▶ [DOCUMENT EXCERPT]:
******************************
Like f(xs...)for sends: ch <- xs... sends each element of xs to ch, in order, with the same behavior as a range loop over xs.

Is this change backward compatible?

Yes. It only adds a new syntax form and does not change existing code behavior.

Before:

for _, v := range xs {
     ch <- v
}

After:

ch <- xs...

Orthogonality: How does this change interact or overlap with existing features?

The change is orthogonal to existing slice expansion in calls. It reuses the same mental model and rules, applied to send statements instead of function arguments. No performance goals; behavior is identical to the equivalent explicit loop.

Would this change make Go easier or harder to learn, and why?

It makes Go slightly easier for those already familiar with slice expansion in calls, by applying the same concept in another syntactic position. The concept of ... is already part of the language, so no new mental model is required.

Cost Description

Adds a small special case to parsing and type checking for send statements. Minor maintenance cost in the compiler. No changes to core libraries. No cost to the runtime.
******************************
▶ [SET OF TASKS]:
**A)** From the proposal excerpt, copy everything from "The change is" down to "equivalent explicit loop.".
**B)** List every question that the proposal excerpt poses as a heading.
You won't need the records for any of this.

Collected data
******************************
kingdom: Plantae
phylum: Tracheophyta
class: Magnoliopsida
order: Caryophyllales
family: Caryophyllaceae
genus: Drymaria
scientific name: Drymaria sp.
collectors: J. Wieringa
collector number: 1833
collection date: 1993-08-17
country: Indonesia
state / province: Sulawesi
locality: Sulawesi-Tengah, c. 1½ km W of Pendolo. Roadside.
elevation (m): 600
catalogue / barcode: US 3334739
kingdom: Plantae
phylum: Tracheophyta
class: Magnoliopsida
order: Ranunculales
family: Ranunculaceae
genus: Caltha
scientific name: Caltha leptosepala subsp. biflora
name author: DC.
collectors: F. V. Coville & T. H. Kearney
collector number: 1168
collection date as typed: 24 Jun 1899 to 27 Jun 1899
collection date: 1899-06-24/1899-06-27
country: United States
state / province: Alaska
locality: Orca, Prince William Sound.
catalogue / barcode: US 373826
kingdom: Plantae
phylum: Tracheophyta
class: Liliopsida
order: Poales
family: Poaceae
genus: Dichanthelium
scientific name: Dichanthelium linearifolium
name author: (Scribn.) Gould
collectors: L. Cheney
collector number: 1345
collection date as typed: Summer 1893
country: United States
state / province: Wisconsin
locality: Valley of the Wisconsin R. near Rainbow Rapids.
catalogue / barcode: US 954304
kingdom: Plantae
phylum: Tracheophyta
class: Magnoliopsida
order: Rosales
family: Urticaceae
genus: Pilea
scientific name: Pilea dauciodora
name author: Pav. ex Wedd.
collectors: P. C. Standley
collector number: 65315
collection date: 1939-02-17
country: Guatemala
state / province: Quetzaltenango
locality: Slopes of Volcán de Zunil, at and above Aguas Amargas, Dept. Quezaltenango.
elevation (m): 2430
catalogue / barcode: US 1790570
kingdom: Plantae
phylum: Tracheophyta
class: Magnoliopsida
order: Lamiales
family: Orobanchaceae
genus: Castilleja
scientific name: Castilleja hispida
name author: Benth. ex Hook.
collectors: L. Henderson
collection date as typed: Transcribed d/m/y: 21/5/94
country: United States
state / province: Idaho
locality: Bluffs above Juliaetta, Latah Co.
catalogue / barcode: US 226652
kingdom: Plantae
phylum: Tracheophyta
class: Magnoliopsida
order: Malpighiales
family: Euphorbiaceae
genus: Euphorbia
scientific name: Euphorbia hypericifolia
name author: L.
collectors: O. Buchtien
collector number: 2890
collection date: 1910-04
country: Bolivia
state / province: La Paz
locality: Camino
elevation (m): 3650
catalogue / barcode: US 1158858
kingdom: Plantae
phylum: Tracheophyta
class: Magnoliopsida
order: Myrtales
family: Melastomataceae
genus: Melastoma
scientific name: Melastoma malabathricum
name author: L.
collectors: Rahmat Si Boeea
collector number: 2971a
******************************
▶ [ANSWERS PER TASK]:
**A)**
The change is orthogonal to existing slice expansion in calls. It reuses the same mental model and rules, applied to send statements instead of function arguments. No performance goals; behavior is identical to the equivalent explicit loop.

**B)**
- Is this change backward compatible?
- Orthogonality: How does this change interact or overlap with existing features?
- Would this change make Go easier or harder to learn, and why?